# Boilerplate Setup

In [1]:
import json
import os
from pprint import pprint
import requests
import time

ELASTICSEARCH_URL = os.environ.get('ELASTICSEARCH_URL', 'http://localhost:9200')

# 4.2.2 Analysis for precision or recall

In [2]:
def extract():
    with open('tmdb.json') as f:
         return json.loads(f.read())

In [3]:
def reindex(settings):
    response = requests.delete(ELASTICSEARCH_URL + '/my_library')
    response = requests.put(ELASTICSEARCH_URL + '/my_library', json=settings)
    return response

In [4]:
def tokenize(text, analyzer):
    response = requests.get(
        ELASTICSEARCH_URL + '/my_library/_analyze', 
        json={
            'text': text,
            'analyzer': analyzer
        }
    ).json()

    print(''.join(['[{}]'.format(token_term['token']) for token_term in response['tokens']]))

## Standard analyzer

In [5]:
reindex({
  "settings": {
    "analysis": {
      "analyzer": {
        "standard_clone": {
          "tokenizer": "standard",
          "filter": [ "standard", "lowercase", "stop" ]
}}}}})

<Response [200]>

In [6]:
tokenize("Dr.

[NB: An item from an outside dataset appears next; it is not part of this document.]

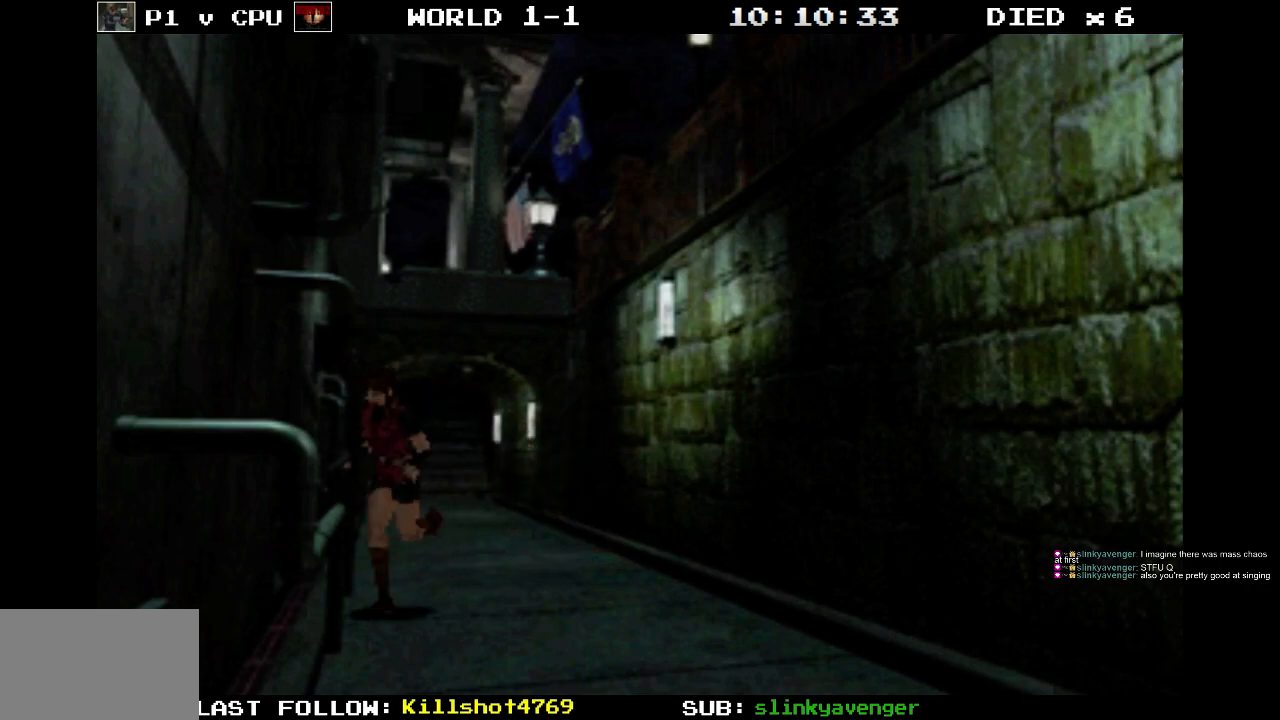
{"buttons": ["SQUARE", "DPAD_UP"], "events": [[150, "DPAD_LEFT", "up"], [150, "SQUARE", "up"], [317, "SQUARE", "down"]]}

Strangelove: Or How I Learned to Stop Worrying and Love the Bomb", 'standard_clone')

[dr][strangelove][how][i][learned][stop][worrying][love][bomb]


## English analyzer

In [7]:
reindex({
  "settings": {
    "analysis": {
      "filter": {
        "english_stop": {
          "type":       "stop",
          "stopwords":  "_english_"},
        "english_keywords": {
          "type":       "keyword_marker",
          "keywords":   []},
        "english_stemmer": {
          "type":       "stemmer",
          "language":   "english"},
        "english_possessive_stemmer": {
          "type":       "stemmer",
          "language":   "possessive_english"}},
      "analyzer": {
        "english_clone": {
          "tokenizer":  "standard",
          "filter": [
            "english_possessive_stemmer",
            "lowercase",
            "english_stop",
            "english_keywords",
            "english_stemmer"]
}}}}})

<Response [200]>

In [8]:
tokenize("Dr. Strangelove: Or How I Learned to Stop Worrying and Love the Bomb", 'english_clone')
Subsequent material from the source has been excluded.